Biraz pahalıydı ama belirtmeden geçemeyeceğim..

Sonrasında ben bir yere daha uğradım ve babamın deyişiyle nihayet evin yolunu bulabildim. Uğradığım yerden belki ileride bahsederim. 


Lale ile son dönemde sürekli bir yemek yeme modundayız. Akıllı gibi maç olduğu akşam Beşiktaş'ta balık yedik. Çok lezzetliydi.. Uzun zamandır maça gitmiyorum ya ben, o akşam o taraftarları gördüm, ne bu hal yaa dedim, o kızları gördüm iyi ki böyle olmadım dedim.. Hele maç sonu bindiğim metrobüsteki o alkol kokusu, hala avaz avaz tezahürat yapanları gördükçe nefret ettim.

Neyse bi de yemekten sonra helvamızı yedik. Hakan Pastanesi'nde açık havada çay içtik. Veee o kadar çok dedikodu yaptık ki :) yazamıyorum buraya üzülüyorum da yazamıyorum diye :) Lcw ve Zara muhabbeti pek acıklıydı. En azından bu şifre ile yazayım ki hatırlayayım. Farkında değil miyim sanki ben...

Güzel gelişmeler var hayatımda. Kendime güvenim geldi :)

Öylesine yazayım dedim..

14 Ekim 2011 Cuma

hani...

bir geyik vardır, 
bir şeyi elde edince bütün büyüsü kaçar, yok olur derler...

geyik falan değil doğru...
hissiyat aynen bu, tartışmasız...

ya da bana öyle geliyor bilmiyorum :)
özenerek baktığın, vaayyy dediğin şey senin olunca pııfff sönüveriyo. bütün ilgi, alaka, beğeni, arzu bitiveriyo...

yani bence :)

bu foto da bıktırdı farkındayım, iyi ki bi güzel çıkmışım her yere koydum :) ama napiim ilk defa bir fotoğrafımın reytingi bu kadar yüksek oldu :) sevgili blogum sende de olsun..
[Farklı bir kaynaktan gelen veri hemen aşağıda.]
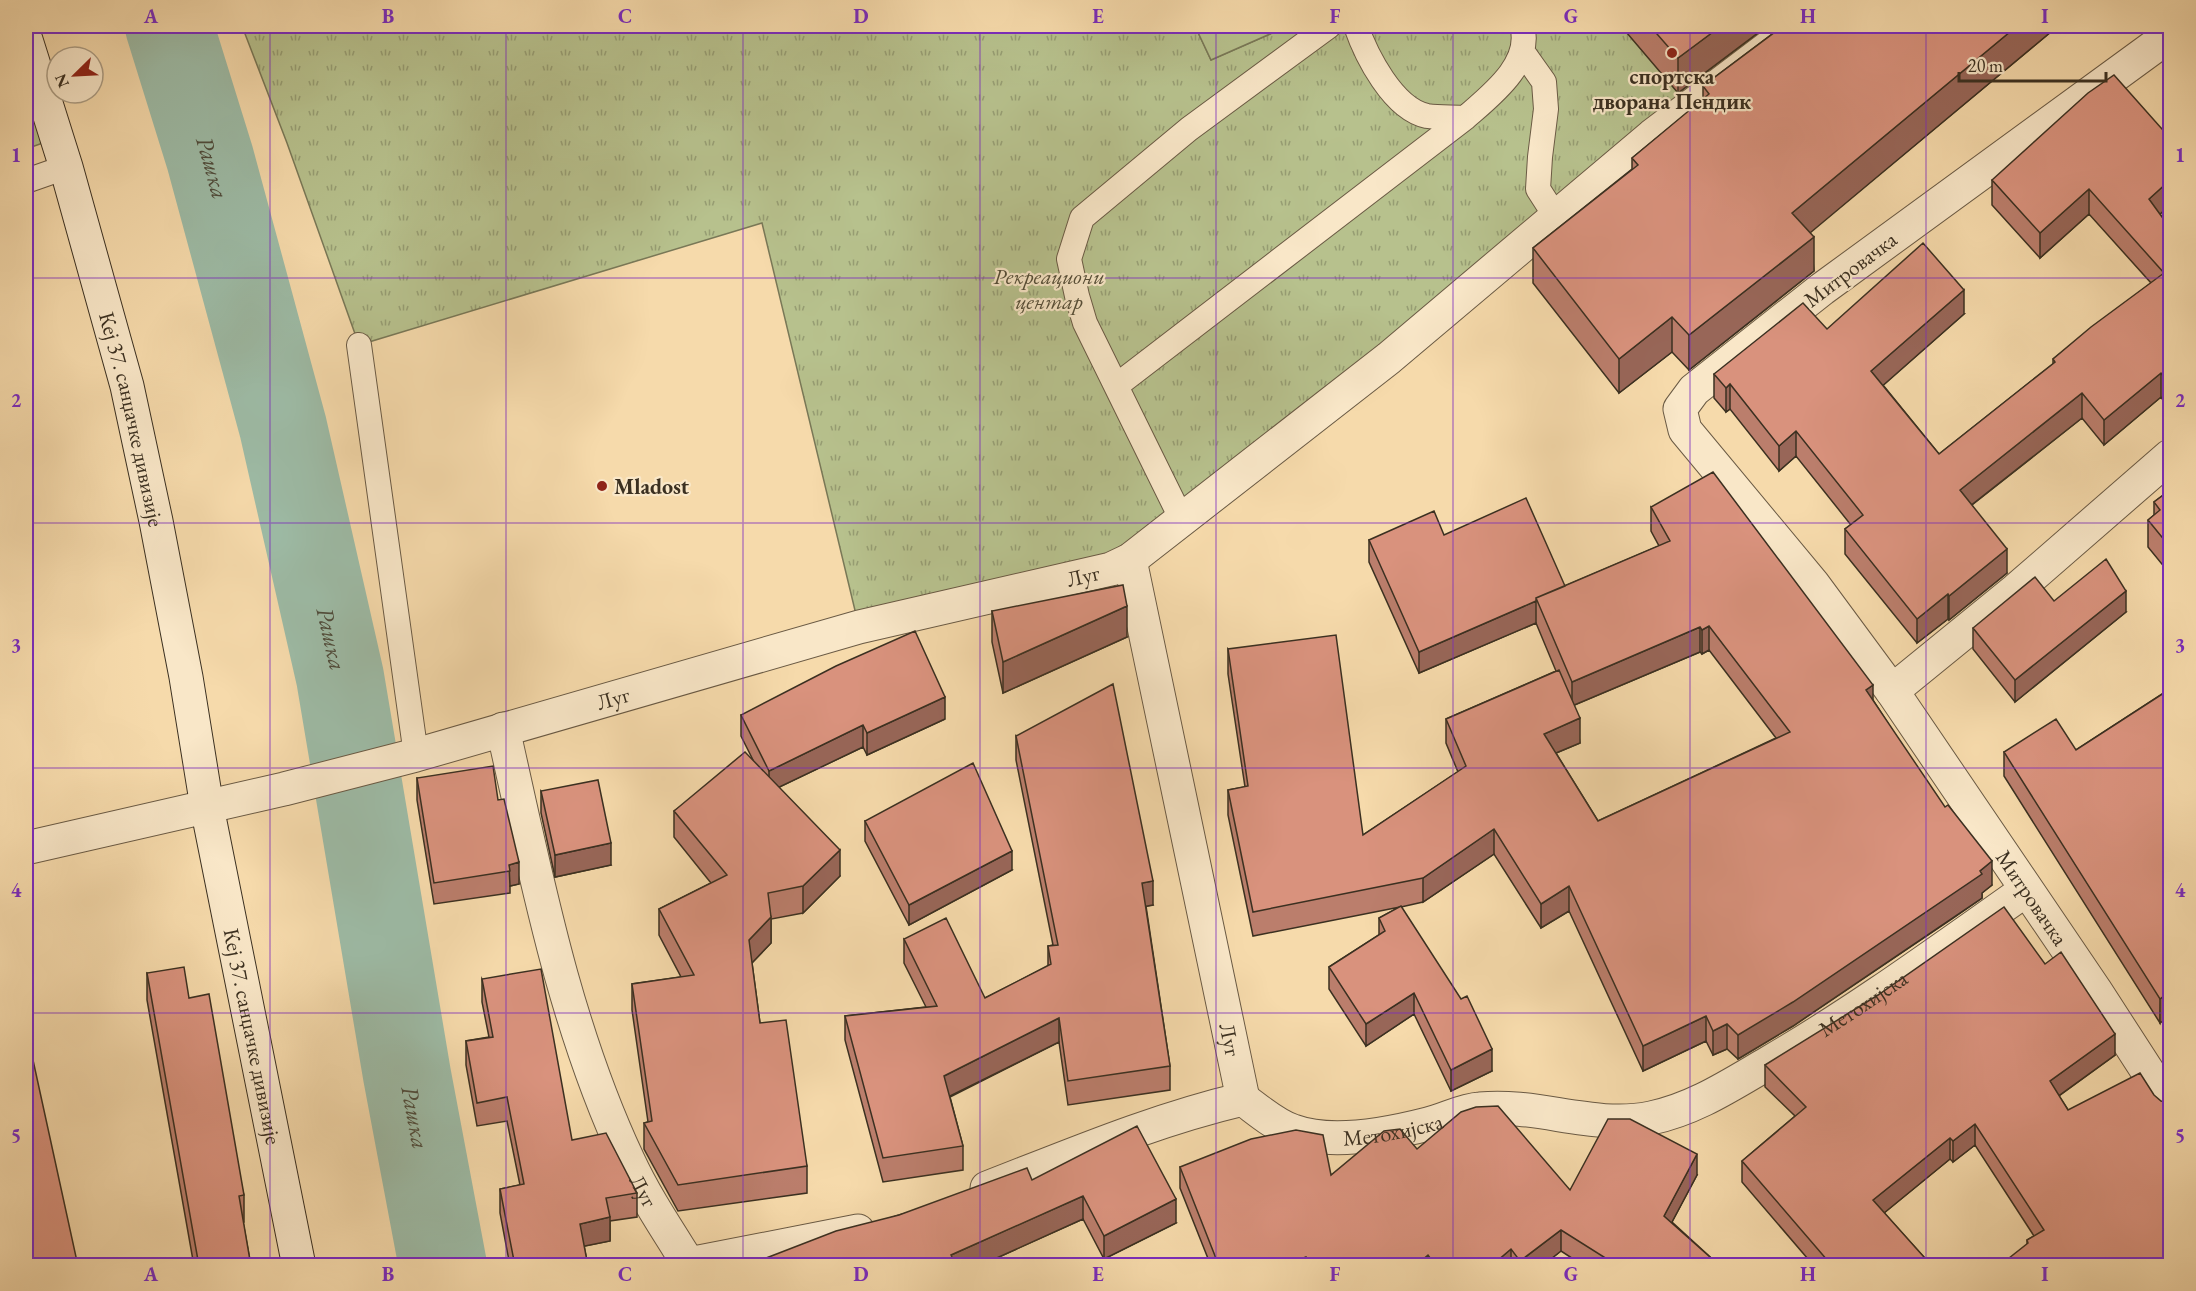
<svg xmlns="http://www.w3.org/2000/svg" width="2196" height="1291" font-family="'EB Garamond',serif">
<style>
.grass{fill:url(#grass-tufts);stroke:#797857;stroke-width:1.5}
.pitch{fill:#b7c18d;stroke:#797857;stroke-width:1.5}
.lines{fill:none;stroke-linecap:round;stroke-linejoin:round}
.river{stroke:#9dbba6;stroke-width:88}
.lane-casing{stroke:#6a5a44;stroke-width:26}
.street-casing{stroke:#6a5a44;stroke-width:35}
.secondary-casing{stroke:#3b3021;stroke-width:35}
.lane{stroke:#f9e7c8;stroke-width:24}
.street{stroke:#f9e7c8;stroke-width:33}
.secondary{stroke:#f9e7c8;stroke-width:33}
.wall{fill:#bb7e6c;stroke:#3b3021;stroke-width:1.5;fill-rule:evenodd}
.shaded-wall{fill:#986658;stroke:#3b3021;stroke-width:1.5}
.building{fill:#d9927d;stroke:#3b3021;stroke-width:1.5}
.grid{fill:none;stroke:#7b2cbf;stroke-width:1.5;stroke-opacity:0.55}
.poi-dot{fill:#8f2418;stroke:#f9e7c8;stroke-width:2}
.labels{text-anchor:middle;stroke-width:4.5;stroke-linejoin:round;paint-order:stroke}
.poi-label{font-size:22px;font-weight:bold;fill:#3b3021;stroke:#f9e7c8}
.street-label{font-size:22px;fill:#3b3021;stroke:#f9e7c8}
.park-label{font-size:22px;font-style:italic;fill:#544d37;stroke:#f9e7c8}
.water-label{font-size:24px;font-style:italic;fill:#4f4c3c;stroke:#f9e7c8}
.neatline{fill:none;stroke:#7b2cbf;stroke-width:2}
.grid-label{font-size:20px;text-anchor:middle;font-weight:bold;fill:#7b2cbf}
</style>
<defs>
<pattern id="grass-tufts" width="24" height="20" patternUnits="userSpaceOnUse" patternTransform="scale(1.5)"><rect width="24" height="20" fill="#b7c18d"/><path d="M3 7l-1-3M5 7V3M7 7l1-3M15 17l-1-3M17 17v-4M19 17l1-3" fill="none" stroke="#969d73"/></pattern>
</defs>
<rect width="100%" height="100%" fill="#f6daab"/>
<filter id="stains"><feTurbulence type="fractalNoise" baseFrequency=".00333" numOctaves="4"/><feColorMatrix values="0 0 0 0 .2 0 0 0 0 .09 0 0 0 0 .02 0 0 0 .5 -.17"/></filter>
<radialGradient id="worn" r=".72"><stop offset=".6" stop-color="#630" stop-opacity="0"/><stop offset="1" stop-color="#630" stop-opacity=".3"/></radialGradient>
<path class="grass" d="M242,26h953l16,34 77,-34h509l-667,534 -271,67 -97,-404 -403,122 -72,-202z
M26,40l31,98 -31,11z"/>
<path class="pitch" d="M1195,26h93l-77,34z"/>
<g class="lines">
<path class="river" id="s1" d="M169,26l41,132 73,269 57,250 67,398 36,191"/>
<defs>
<path id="lane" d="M1356,26c10,29 37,83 71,90 12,2 26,1 38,2
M1522,51l22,31 2,27 -6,48 -2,32 18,28
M26,181l40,-14
M359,345l57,410
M1116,386l349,-268c25,-22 68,-54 57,-92
M1182,520l-97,-197 -8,-27 -8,-37 13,-41 107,-89 140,-103"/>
<g id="street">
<path id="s2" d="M2170,35l-348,254 -128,101 -14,19 5,21 128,154 79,107 203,299 75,116"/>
<path id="s3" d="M1130,560l113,539"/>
<path d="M1892,691l124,-101 154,-134"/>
<path id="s4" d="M503,729c33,146 61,295 125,431 17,37 40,71 62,106"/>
<path id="s5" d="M26,848l258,-59 132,-34 443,-128 252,-58 19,-9 259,-202 263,-222 145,-110"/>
<path id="s6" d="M987,1188c85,-33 167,-68 256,-89 15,11 32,26 50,32 38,14 96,3 135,-7 17,-4 34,-14 52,-15 57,-6 114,21 171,9 44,-9 81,-34 119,-56 89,-52 172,-113 256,-172"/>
<path d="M689,1264l169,-33"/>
</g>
<g id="secondary">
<path id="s7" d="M26,40l40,127 61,219 29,135 30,156 21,130 92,459"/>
</g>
</defs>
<use href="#lane" class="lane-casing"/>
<use href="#street" class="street-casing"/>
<use href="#secondary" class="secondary-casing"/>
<use href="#lane" class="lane"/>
<use href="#street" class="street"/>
<use href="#secondary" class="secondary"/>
</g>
<path class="wall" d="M1621,26h146l-89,67z
M1783,26h275l-248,206 4,39 -125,99 -17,-18 -53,41 -86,-110v-35l99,-79v-11l71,-58v-14z
M2063,26h11l-6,6z
M2170,138v67l-10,9 10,14v183l-9,-14 -57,48 -22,-27 -110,87 35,68 -58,47 -1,-1 -31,24 -72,-89v-25l6,-4 -55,-69 -17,15 -49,-62 -4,3 -12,-14v-24l113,-45 137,-15 -81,71 56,69 114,-90v-5l98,-76 -62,-69 -49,44 -48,-53v-25z
M2170,490v84l-22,-27v-27l6,-5v-13z
M1651,507l222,193 119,185 -10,8v5l-30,21 -159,107 -55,33 -11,-10 -14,6 -7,-14 -63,30 -74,-160 -28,17 -47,-74 -71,48 -22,5 91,164 -41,20 -37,-77 -48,32 -37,-57v-22l50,-32v-17l21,-11 -147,29 -25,-121v-25l17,-3 -17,-113v-25l135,186 95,-63 -12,-29v-24l110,-48 -20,-48 -117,50 -50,-111v-22l75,-5 121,51 94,-40 -8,-15zM1709,650l67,88 -178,83 -42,-68 24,-10 -6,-38 126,-53 2,2z
M26,595l7,37v39l-7,1z
M2054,601l72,11 -111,90 -42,-53v-21z
M992,611l135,26 -124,56 -11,-51z
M2170,689l-10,334 -156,-247v-24l72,-2z
M741,715l204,4 -78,36 -4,-8 -84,40 61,89 -37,37 -32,6v24l-19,20 8,60 47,143v27l-129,18 -34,-62v-26l4,-1 -16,-112v-26l49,-7 -22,-42v-26l52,-26 -37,-46v-26l79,-51 -12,-24z
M1016,736l137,169 -7,1 24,160v24l-102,15 -9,-63 -109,55 13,49v24l-80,12 -38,-142v-24l81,-9 -22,-44v-24l81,59 63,-32v-20l5,-1 -37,-185z
M417,778l81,22 21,84 -9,2v7l-76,11 -17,-104z
M541,791l70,74 -56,12 -14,-64z
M865,821l147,49 -103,55 -44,-84z
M2045,964l70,91 -56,41 111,170 -143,-22v-4l7,-4 -59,-91 -22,17 -3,-3 -66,54 48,53h-118l-72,-84v-21l53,-45 -30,-29v-22z
M147,973l42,25 55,197v27h-1l8,44h-57l-47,-266z
M482,979l90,161 65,53v24l-27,4v20l-26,5 4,20h-78l-10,-53v-24l20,-4 -13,-64 -30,5 -11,-61v-24l23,-4 -7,-35z
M1417,1149l153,41 127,-15 -25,47 48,44h-136l-23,-15 -19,15h-331l-31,-78v-21l151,8z
M1032,1180l144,43 -72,36 -21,-40 -104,47h-218v-6l138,-45z"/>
<path class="shaded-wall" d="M1721,26h46l-89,67v-35z
M2017,26h41l-266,222v-35z
M2068,26h6l-6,6z
M2170,180v25l-21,19v-25z
M2089,189v25l-49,44v-25z
M1814,237v34l-125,99v-35z
M1964,290v24l-93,82v-25z
M1672,317v35l-53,41v-34z
M2161,373v24l-57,48v-25z
M1730,384v25l-4,3v-24z
M2082,393v25l-122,96v-24z
M1796,431v25l-17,15v-25z
M2007,549v24l-58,47v-24z
M2126,591v21l-111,90v-22z
M1948,594v25l-31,24v-24z
M1536,601v22l-117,50v-21z
M1127,606v31l-124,56v-31z
M1709,626v24l-7,4v-24z
M1700,627v25l-128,54v-24z
M1873,685v25l-7,-20z
M945,697v22l-78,36v-22z
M1580,718v25l-36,15v-24z
M863,725v22l-94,45v-21z
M1494,829v25l-71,48v-24z
M611,843v22l-56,12v-22z
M840,850v26l-37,37v-27z
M1012,851v19l-103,55v-20z
M1992,861v24l-10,8v5l-189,128 -55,33v-24l242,-164z
M519,862v22l-9,2 -1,-21z
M1153,881v24l-11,2v-24z
M1569,886v25l-28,17v-24z
M771,917v26l-22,23v-26z
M2170,991v25l-10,7v-24z
M1414,993v21l-48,32v-22z
M1706,1016v25l-63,30v-25z
M1059,1018v24l-115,57v-23z
M1727,1024v25l-14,6v-24z
M2115,1034v21l-65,47v-21z
M1492,1049v22l-41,20v-21z
M1975,1124v21l-22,17v-21z
M1950,1138v21l-77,63v-22z
M1697,1154v21l-33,62v-21z
M1083,1196v23l-104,47h-28v-11z
M1176,1199v24l-72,36v-23z
M610,1217v24l-30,6v-23z
M1561,1230v21l-19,15h-22v-5z
M1511,1249v17h-20z
M1428,1255v11h-13z
M1306,1257v9h-22z"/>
<path class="building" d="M1650,26h71l-43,32z
M1783,26h234l-225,187 22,24 -125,98 -17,-18 -53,42 -86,-111 105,-83 -6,-7 77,-64 -6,-8z
M2114,75l56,63v42l-21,19 21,29v158l-9,-13 -57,47 -22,-27 -122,97 47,59 -58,47 -1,-2 -31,25 -72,-90 18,-14 -67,-84 -17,15 -49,-62 -4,4 -12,-14 89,-71 24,26 96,-86 41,47 -93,81 68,83 116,-92 -2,-3 38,-32 73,-54 -75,-84 -49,44 -48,-53 96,-87z
M1713,472l160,213 -7,5 79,117 3,-2 44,56 -12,10 2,3 -189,128 -55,33 -11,-11 -14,7 -7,-15 -63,30 -74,-160 -28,18 -47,-75 -71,49 -170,34 -25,-122 20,-4 -20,-137 108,-14 27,200 103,-69 -20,-47 113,-49 21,48 -36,16 54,87 192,-89 -81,-106 -7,4 -2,-3 -128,55 -36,-84 134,-57 -19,-34z
M2170,490v57l-22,-27 12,-10 -6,-8z
M1526,498l39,88 -29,12v3l-117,51 -50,-112 65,-29 10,24z
M2106,559l20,32 -111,89 -42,-52 62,-51 19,24z
M1123,585l4,21 -124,56 -11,-51z
M26,595l7,37 -7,1z
M915,631l30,66 -78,36 -4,-8 -94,46 -28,-56 95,-49z
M1113,684l40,197 -11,2 28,183 -102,15 -9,-63 -115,58 19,70 -80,12 -38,-142 92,-10 -33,-67 42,-21 39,80 66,-34 -3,-18 10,-1 -42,-209z
M2170,689v302l-10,8 -156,-247 52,-33 20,31z
M745,752l95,98 -37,36 -35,7 3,24 -22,23 11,83 26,-3 21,146 -129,19 -34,-62 8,-2 -20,-137 62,-9 -35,-66 68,-34 -53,-64z
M973,763l39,88 -103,54 -44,-84z
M493,766l5,34 6,-1 15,63 -10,3 1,6 -76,12 -17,-105z
M598,780l13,63 -56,12 -14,-64z
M1401,906l60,93 6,-3 25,53 -41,21 -37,-77 -48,31 -37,-57 56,-36 -6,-13z
M2004,907l41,57 16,-12 54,82 -65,47 18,29 72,-37 14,22 7,6 9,2v163h-171l29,-23 -1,-3 17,-10 -69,-106 -22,17 -3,-3 -77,62 59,66h-108l4,-5 -86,-100 64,-54 -41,-42 113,-70z
M184,967l5,31 20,-4 35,201 -5,1 12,70h-52l-52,-293z
M541,969l31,171 34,-7 31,60 -31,5 4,19 -30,7 8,42h-73l-15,-77 24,-5 -17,-87 -30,6 -11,-62 27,-4 -11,-58z
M26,1028l52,238h-52z
M1498,1106l72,84 38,-71h22l67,35 -33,62 56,50h-102l-57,-36 -41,31 -9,-12 -20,17h-55l-8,-11 -13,11h-101l-8,-9 -22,9h-65l-39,-99 71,-28 45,-9 27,5 8,40 53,-44 16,-2 17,20 44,-37 15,-5z
M1137,1126l39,73 -72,37 -21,-40 -132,59 5,11h-193l-2,-6 75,-29 63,-16 128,-47 5,12z"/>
<path class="grid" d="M270,26v1240M506,26v1240M743,26v1240M980,26v1240M1216,26v1240M1453,26v1240M1690,26v1240M1926,26v1240M26,278h2144M26,523h2144M26,768h2144M26,1013h2144"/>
<g class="poi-dot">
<circle cx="1672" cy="53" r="6"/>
<circle cx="602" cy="486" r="6"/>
</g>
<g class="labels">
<g class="poi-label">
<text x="1672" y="84">спортска<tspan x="1672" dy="25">дворана Пендик</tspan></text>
<text x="614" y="494" text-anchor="start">Mladost</text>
</g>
<g class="street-label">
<text transform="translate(1850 269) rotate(-37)" y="8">Митровачка</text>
<text dy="8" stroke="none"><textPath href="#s7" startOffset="394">Кеј 37. санџачке дивизије</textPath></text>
<text dy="8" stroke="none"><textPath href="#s5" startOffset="1092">Луг</textPath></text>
<text dy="8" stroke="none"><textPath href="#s5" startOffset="606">Луг</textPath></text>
<text dy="8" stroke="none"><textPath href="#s2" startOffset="1222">Митровачка</textPath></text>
<text dy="8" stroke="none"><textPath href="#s6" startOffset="936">Метохијска</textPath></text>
<text dy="8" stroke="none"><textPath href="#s7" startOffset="1023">Кеј 37. санџачке дивизије</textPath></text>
<text dy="8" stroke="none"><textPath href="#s3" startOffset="490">Луг</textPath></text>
<text dy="8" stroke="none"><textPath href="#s6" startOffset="432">Метохијска</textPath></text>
<text dy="8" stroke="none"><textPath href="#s4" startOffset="484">Луг</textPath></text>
</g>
<g class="park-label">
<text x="1049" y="284">Рекреациони<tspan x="1049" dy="25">центар</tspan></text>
</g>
<g class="water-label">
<text dy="8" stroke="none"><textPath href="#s1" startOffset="148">Рашка</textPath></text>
<text dy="8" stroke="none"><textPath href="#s1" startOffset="634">Рашка</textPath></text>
<text dy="8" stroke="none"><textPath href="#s1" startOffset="1120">Рашка</textPath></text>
</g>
</g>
<rect width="2196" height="1291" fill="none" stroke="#f6daab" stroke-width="66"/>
<g transform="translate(75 75) rotate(246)"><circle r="28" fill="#f9e7c8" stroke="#ad9e85" stroke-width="1.5"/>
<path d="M0-4.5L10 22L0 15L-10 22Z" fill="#8f2418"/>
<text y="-9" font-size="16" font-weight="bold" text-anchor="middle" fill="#3b3021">N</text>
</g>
<path d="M1959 72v9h147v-9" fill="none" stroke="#3b3021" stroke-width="3"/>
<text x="1968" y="72" font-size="18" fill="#3b3021" stroke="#f9e7c8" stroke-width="4.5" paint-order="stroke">20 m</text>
<rect x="33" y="33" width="2130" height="1225" class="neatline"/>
<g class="grid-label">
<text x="151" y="23">A</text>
<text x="388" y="23">B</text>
<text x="625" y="23">C</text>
<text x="861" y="23">D</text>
<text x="1098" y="23">E</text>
<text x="1335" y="23">F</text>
<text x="1571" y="23">G</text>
<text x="1808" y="23">H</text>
<text x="2045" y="23">I</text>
<text x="16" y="162">1</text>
<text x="2180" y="162">1</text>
<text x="16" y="407">2</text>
<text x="2180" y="407">2</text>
<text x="16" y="652">3</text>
<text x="2180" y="652">3</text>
<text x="16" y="897">4</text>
<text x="2180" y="897">4</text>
<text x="16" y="1142">5</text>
<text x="2180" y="1142">5</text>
<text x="151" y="1281">A</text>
<text x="388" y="1281">B</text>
<text x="625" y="1281">C</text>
<text x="861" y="1281">D</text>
<text x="1098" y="1281">E</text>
<text x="1335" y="1281">F</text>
<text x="1571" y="1281">G</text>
<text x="1808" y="1281">H</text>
<text x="2045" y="1281">I</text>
</g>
<rect width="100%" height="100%" filter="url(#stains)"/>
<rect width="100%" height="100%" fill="url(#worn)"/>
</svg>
Modanisa'nın yeni sezonda satılacak ürünlerinin fotoğraf çekimini yaptık Çarşamba günü Profabrika'da.. Çok seviyorum orayı :) stüdyo'dan bahçeye çıktım, geri gelirken kızlardan biri aa dur orada şahane fotoğraf olur dedi, bana da poz ver de zaten. Çektik benim takoz ericson (yazılışını bile unutmuşum) telefondan hallice kullandığım ayfonumla.. hiç bir özelliğini kullanmıyormuşum meğersem.. fotoğrafçı arkadaşım çektiğimiz bu fotoya bir şeyler yaptı, güzelleştirdi... Neyse çok yoruldum o gün, ama çok keyifliydi, çok güzeldi.. Akşam da öyle, enteresandı..

öyle yani...
bi yazayım dedim...
lalecim bu yazıda da bir şey yok,bir mesaj yok, o yüzden çığlık kıyamet arama anlat çabuk diye :)) senden bir şey saklar mıyım ben :pp

11 Ekim 2011 Salı

Sobelendim :)

Ben buraları kimse bilmez zannederken...
:)
güzel oluyor ama, sürpriz...


iş arasında içilen kahve ve yapılan dedikodular ilaç gibi geliyor. İş arası dediğim akşamın bir saati, tüm gün tedarikçi görüşmesi yaptık o yağmurun altında.. sonra yemek, sonra kahve, sonra ev ve çalışmaya devam.. ama süpper geçti, pek mutlu pek umutluyum yeni sezondan... merak edenler buradan bakabilir.

Ah bir de söylemek istediklerimin hepsini söyleyebilsem canım arkadaşıma :)
neyse alıştıra alıştıra, yüreğine inebilir :)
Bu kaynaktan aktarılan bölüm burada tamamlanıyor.